Shoshan Dunamis transforme la rencontre amoureuse en réorganisation intérieure avec Have a Sense, portée par une production synthétique vive et addictive.
Quand aimer redonne une direction
La rencontre peut parfois agir moins comme l’arrivée de quelqu’un que comme le déplacement brutal d’un équilibre intérieur. Avec Have a Sense, Shoshan Dunamis part de cette expérience très immédiate, celle d’une présence qui modifie la perception de soi, pour l’envelopper dans une production synthétique énergique. Une légèreté musicale qui cache quelques zones beaucoup moins anodines.
Artiste indépendante installée à Wiesbaden, en Allemagne, Shoshan Dunamis évolue entre Electro-Soul, R&B, German-Pop et Gospel-Pop, en allemand comme en anglais. Ancienne chanteuse de studio et autrice-compositrice pour différents artistes, producteurs, DJs et labels, elle développe désormais son propre répertoire. Ses précédentes sorties ont notamment atteint la 47e place des iTunes Dance Charts, tandis qu’elle publie actuellement un nouveau morceau toutes les deux semaines.
Have a Sense raconte l’arrivée d’une personne qui ne vient pas simplement embellir une vie, mais modifier la manière dont celle-ci est perçue. Les paroles opposent les tentatives antérieures pour faire les choses correctement à une rencontre qui produit soudainement ce que l’effort solitaire n’obtenait pas : de la clarté, un sentiment de libération et une direction. L’amour devient moins une récompense qu’un principe de réorganisation intérieure.

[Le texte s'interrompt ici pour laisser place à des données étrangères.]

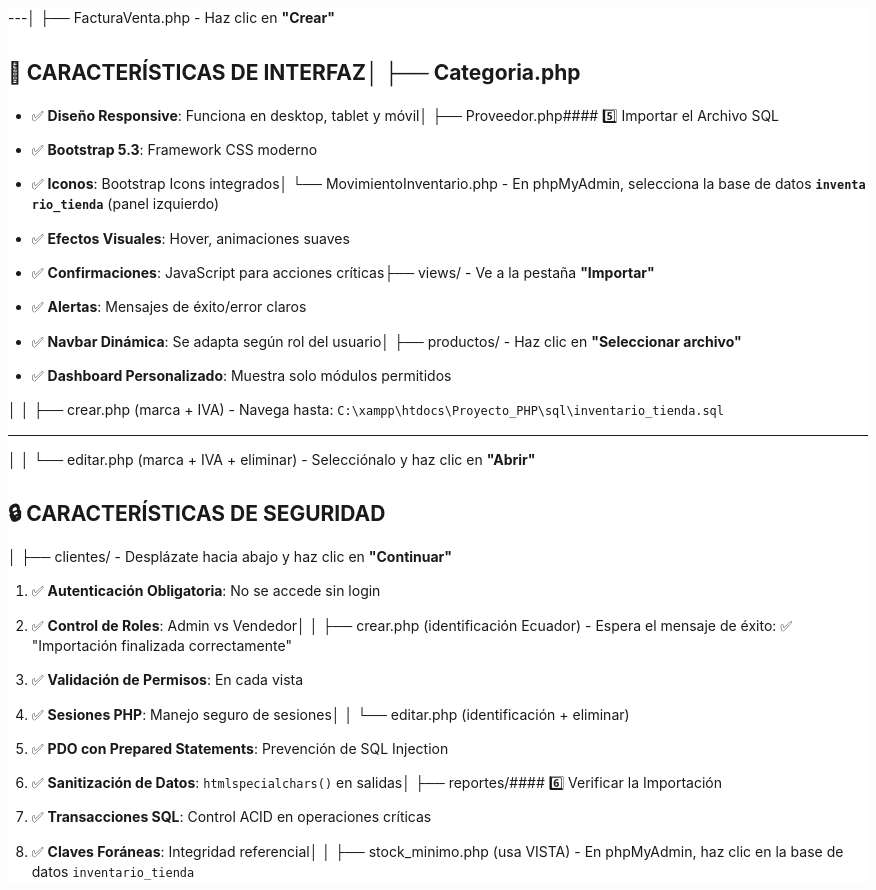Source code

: 

---│   ├── FacturaVenta.php   - Haz clic en **"Crear"**



## 🎨 CARACTERÍSTICAS DE INTERFAZ│   ├── Categoria.php



- ✅ **Diseño Responsive**: Funciona en desktop, tablet y móvil│   ├── Proveedor.php#### 5️⃣ Importar el Archivo SQL

- ✅ **Bootstrap 5.3**: Framework CSS moderno

- ✅ **Iconos**: Bootstrap Icons integrados│   └── MovimientoInventario.php   - En phpMyAdmin, selecciona la base de datos **`inventario_tienda`** (panel izquierdo)

- ✅ **Efectos Visuales**: Hover, animaciones suaves

- ✅ **Confirmaciones**: JavaScript para acciones críticas├── views/   - Ve a la pestaña **"Importar"**

- ✅ **Alertas**: Mensajes de éxito/error claros

- ✅ **Navbar Dinámica**: Se adapta según rol del usuario│   ├── productos/   - Haz clic en **"Seleccionar archivo"**

- ✅ **Dashboard Personalizado**: Muestra solo módulos permitidos

│   │   ├── crear.php                    (marca + IVA)   - Navega hasta: `C:\xampp\htdocs\Proyecto_PHP\sql\inventario_tienda.sql`

---

│   │   └── editar.php                   (marca + IVA + eliminar)   - Selecciónalo y haz clic en **"Abrir"**

## 🔒 CARACTERÍSTICAS DE SEGURIDAD

│   ├── clientes/   - Desplázate hacia abajo y haz clic en **"Continuar"**

1. ✅ **Autenticación Obligatoria**: No se accede sin login

2. ✅ **Control de Roles**: Admin vs Vendedor│   │   ├── crear.php                    (identificación Ecuador)   - Espera el mensaje de éxito: ✅ "Importación finalizada correctamente"

3. ✅ **Validación de Permisos**: En cada vista

4. ✅ **Sesiones PHP**: Manejo seguro de sesiones│   │   └── editar.php                   (identificación + eliminar)

5. ✅ **PDO con Prepared Statements**: Prevención de SQL Injection

6. ✅ **Sanitización de Datos**: `htmlspecialchars()` en salidas│   ├── reportes/#### 6️⃣ Verificar la Importación

7. ✅ **Transacciones SQL**: Control ACID en operaciones críticas

8. ✅ **Claves Foráneas**: Integridad referencial│   │   ├── stock_minimo.php             (usa VISTA)   - En phpMyAdmin, haz clic en la base de datos `inventario_tienda`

L’autre comme point fixe d’un monde qui se remet en ordre
Une production efficace, une voix singulière. On adore, on écoute encore et encore, car dans la simplicité se cache la complexité des arrangements avec de petits détails. Cette efficacité n’est d’ailleurs pas contradictoire avec le fond, elle permet presque de comprendre pourquoi la chanson fonctionne aussi rapidement. Shoshan Dunamis ne raconte pas une relation construite progressivement par l’accumulation de souvenirs ou de preuves, elle décrit un basculement perceptif. Avant l’autre, quelque chose résistait : les efforts étaient présents, la volonté également, pourtant rien ne semblait véritablement fonctionner. Après la rencontre, les mêmes difficultés ne sont pas nécessairement résolues une à une, elles changent de statut. C’est beaucoup plus intéressant.
En effet, la chanson suggère qu’une présence extérieure peut modifier l’organisation cognitive avec laquelle une personne interprète sa propre histoire, jusqu’à rendre supportable ou intelligible ce qui demeurait auparavant confus. Le refrain résume cette transformation par l’idée d’avoir désormais un « sens », terme suffisamment ouvert pour désigner simultanément une direction, une perception nouvelle et une cohérence retrouvée. L’amour n’agit alors plus uniquement sur l’émotion, il touche la représentation de soi. Et derrière le caractère immédiatement accrocheur de la production, presque euphorique, se glisse une idée moins légère : parfois, ce n’est pas le monde qui devient plus simple, c’est quelqu’un qui nous permet enfin de le lire autrement.
Être regardé autrement peut permettre de déplacer le regard porté sur soi-même.
Cette transformation prend cependant une couleur particulière lorsque les paroles convoquent la faute, le péché, la libération et cette présence devenue première au réveil puis dernière avant le sommeil. Le vocabulaire amoureux rencontre ici un lexique qui peut rappeler celui de la délivrance spirituelle, sans que la chanson oblige à identifier cette figure à Dieu. Cette indétermination lui donne justement davantage d’épaisseur. L’être aimé devient celui devant lequel la faute ancienne perd son pouvoir organisateur, non parce que le passé aurait matériellement disparu, mais parce qu’il cesse de définir entièrement celui qui parle. Il y a là quelque chose qui touche à la restauration identitaire : être regardé autrement peut permettre de déplacer le regard porté sur soi-même. Pourtant, Have a Sense conserve une tension. Lorsque toute possibilité de vie semble désormais dépendre de cette présence, la reconstruction frôle la dépendance affective, ou du moins en emprunte momentanément le vocabulaire absolu. Shoshan Dunamis ne dramatise jamais cette frontière. Elle préfère l’euphorie, les répétitions, le mouvement et cette partie instrumentale pensée pour laisser danser le morceau. C’est peut-être son choix le plus juste : raconter une révolution intime sans lui imposer la gravité sonore que l’on attendrait d’elle. Certaines délivrances arrivent avec des violons. Celle-ci préfère les synthés.